青木:2019年の出生数が100万人を大きく下回り、約86万人に なるというニュースはショックでした。私たちはおひるねアートというコンテンツを通じて、子育ての楽しさを伝えていきたい、パパが子育てを楽しめるような環境をつくり、パパとママが協力して育児することが世間のスタンダードになるようにしたい。子供がいるから何かをあきらめるのではなく、「できることが増える」というイメージをつくり出す努力を続けていきます。

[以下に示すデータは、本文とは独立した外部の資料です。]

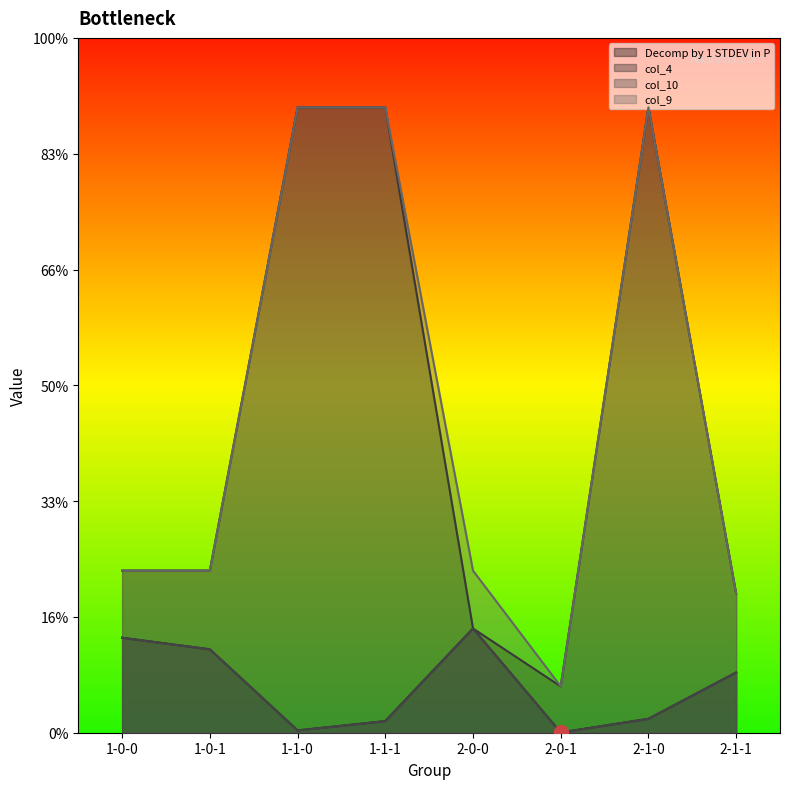

At which category is the sum across all series the highest?

2-1-0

千々和、松崎:いろいろと教えていただきありがとうございました。

<インタビューを終えて>

千々和さん:社会のさまざまな面に目を向けて幅広く活動されていることに驚きました。私たちも視野を広げ、情報を集めて、何ができるのかを考えていこうと思います。

松崎さん:LCFが7月に開く七夕会に向けて、役立ちそうなアドバイスがたくさんありました。家の中にある身近なものを使った遊びや、パパも楽しめるようなイベントづくりをしたいです。

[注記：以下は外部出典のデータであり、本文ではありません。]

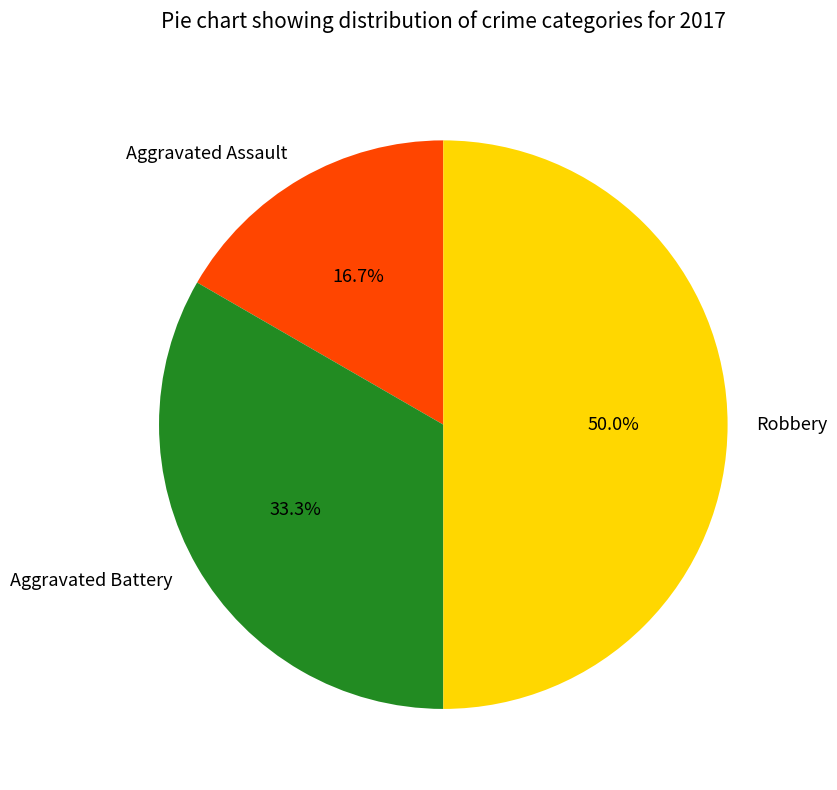

Which has a higher value, Robbery or Aggravated Assault?

Robbery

※『LCF(Let's have fun with Children & Families)』プロジェクト呉市すこやか子育て支援センターを活動の場として、親子の交流を深めることを柱にイベントを企画・運営する看護学部生の団体で、クリスマス会などで赤ちゃんの写真の撮影会を実施している。

青木さんの次女の明里ちゃん。
Profile
あおき・みのり 2007年生まれの長女、12年生まれの長男、19年生まれの次女の3児の母で、長男誕生後に趣味でおひるねアートを撮り始め、13年10月に日本おひるねアート協会を設立。「おひるねアートで世界中のママと赤ちゃんに笑顔を届けること」を目指す。子連れ出勤を実践し、「赤ちゃんと一緒に働ける」環境を提案。写真集「赤ちゃんのおひるねアート」(主婦の友社)、「おひるねアート」(宝島社)のほか、協会の公式本「おひるねアート撮影術」(小学館)が出版されている。日本テレビ「24時間テレビ」「ヒルナンデス」などメディアにも多数出演。